VMQ Deep Dive, 3 of 3

VMQ Deep Dive, 3 of 3

  • Comments 10
  • Likes

Introduction

At this point I’m hoping everyone has had the opportunity to read my two previous blogs on VMQ, VMQ Deep Dive 1 and VMQ Deep Dive 2, and are more knowledgeable about the offload and when to use it. In this last post of this series, I want to go into on how to monitor and troubleshoot problems you may be having related to VMQ.

Monitoring

Windows Performance Monitor (Perfmon) is an inbox tool that you can use to examine how programs you run affect your computer's performance. If you are not familiar with Perfmon, you can find more information here, Windows Performance Monitor. In (Perfmon), there are 3 counters that are extremely helpful and can help evaluate VMQ. To use these counters, open Perfmon and right click on the graph to select ‘Add Counters…”. Click on the ‘Hyper-V Virtual Switch Processor’ category and the counters are in under:

1. Number of VMQs – The number of VMQ processors affinitized to that processor

2. Packets from External – Packets indicated to a processor from any external NIC

3. Packets from Internal – Packets indicated to a processor from any internal NIC, such as a vmNIC or vNIC.

Quick note for customers using Windows Server 2012 since the counter below may be of interest:

Hyper-v Hypervisor Logical Processor à Hardware Interrupts per sec – Counters 2 and 3 were not implemented until Windows Server 2012R2. If you are running Windows Server 2012 then you can use this counter to see which processors are receiving a large number of interrupts from the NIC to locate the VMQ processors.

For all these counters you are going to want to include all of the processors on your system. You are also going to want to change the graph type to report. The graph view for these counters is not really useful.  An example of the kind of report you’ll see is below.

==========

→ **STATED TASK**:
Write the next part of the VMQ troubleshooting post, picking up right after its final sentence.

→ **GIVEN INFORMATION**:
==========

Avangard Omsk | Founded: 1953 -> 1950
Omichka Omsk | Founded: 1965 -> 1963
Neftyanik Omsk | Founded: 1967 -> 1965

==========

→ **EXPECTED OUTPUT**:
clip_image002

Once you can see where the interrupts are occurring you can modify your VMQ settings to have the VMQs only interrupt the set of processors you define.  You can see the VMQ processors currently configured by using the following cmdlet:

PS C:\> Get-NetAdapterVmq -Name “<Your NIC here>” | fl

This will return results that look similar to the below output:

Caption : MSFT_NetAdapterVmqSettingData 'Mellanox ConnectX-3 Ethernet Adapter #2'
Description : Mellanox ConnectX-3 Ethernet Adapter #2
ElementName : Mellanox ConnectX-3 Ethernet Adapter #2
InstanceID : {32690636-E5F4-40AD-94F7-59B12657D095}
InterfaceDescription : Mellanox ConnectX-3 Ethernet Adapter #2
Name : SLOT 4 4
Source : 2
SystemName : 27-3145J0513
AnyVlanSupported :
BaseProcessorGroup : 0
BaseProcessorNumber : 0
DynamicProcessorAffinityChangeSupported :
Enabled : True
InterruptVectorCoalescingSupported :
LookaheadSplitSupported : False
MaxLookaheadSplitSize : 0
MaxProcessorNumber : 7
MaxProcessors : 8
MinLookaheadSplitSize : 0
NumaNode : 65535
NumberOfReceiveQueues : 125
NumMacAddressesPerPort : 0
NumVlansPerPort : 0
TotalNumberOfMacAddresses : 0
VlanFilteringSupported : True
PSComputerName :
ifAlias : SLOT 4 4
InterfaceAlias : SLOT 4 4
ifDesc : Mellanox ConnectX-3 Ethernet Adapter #2

The first parameter that you will look at is ‘BaseProcessorNumber.’ This is where processing of your VMQ processing will start. VMQ processing will never occur on a processor lower than the one indicated in this setting. Next, you will look at MaxProcessors and MaxProcessorNumber. MaxProcessors is the number of processors your NICs queues can use for VMQ. MaxProcessorNumber is the highest processor in the system that your NIC will use. I’m going to give a few examples to make the point clear. In the examples below, we will pretend we have a system with 6 CPUs, 0 to 5. The red box will encompass the VMQ capable processors. In the first example, all the processors will be available to VMQ.

BaseProcessorNumber: 0

MaxProcessorNumber: 5

MaxProcessors: 6

clip_image004

In this next example, let’s change the MaxProcessorNumber to 3 and see what happens.

BaseProcessorNumber: 0

MaxProcessorNumber: 3

MaxProcessors: 6

clip_image006

Here you can see that the MaxProcessorNumber keyword takes precedence over the MaxProcessors keyword. In general, the smallest set of processors is going to be chosen to not violate any of the keywords settings. Let’s reverse MaxProcessorNumber and MaxProcessors and see what we get.

BaseProcessorNumber: 0

MaxProcessorNumber: 6

MaxProcessors: 3

clip_image008

In this case, the system will not violate the MaxProcessors keyword and will only use 3 CPUs total.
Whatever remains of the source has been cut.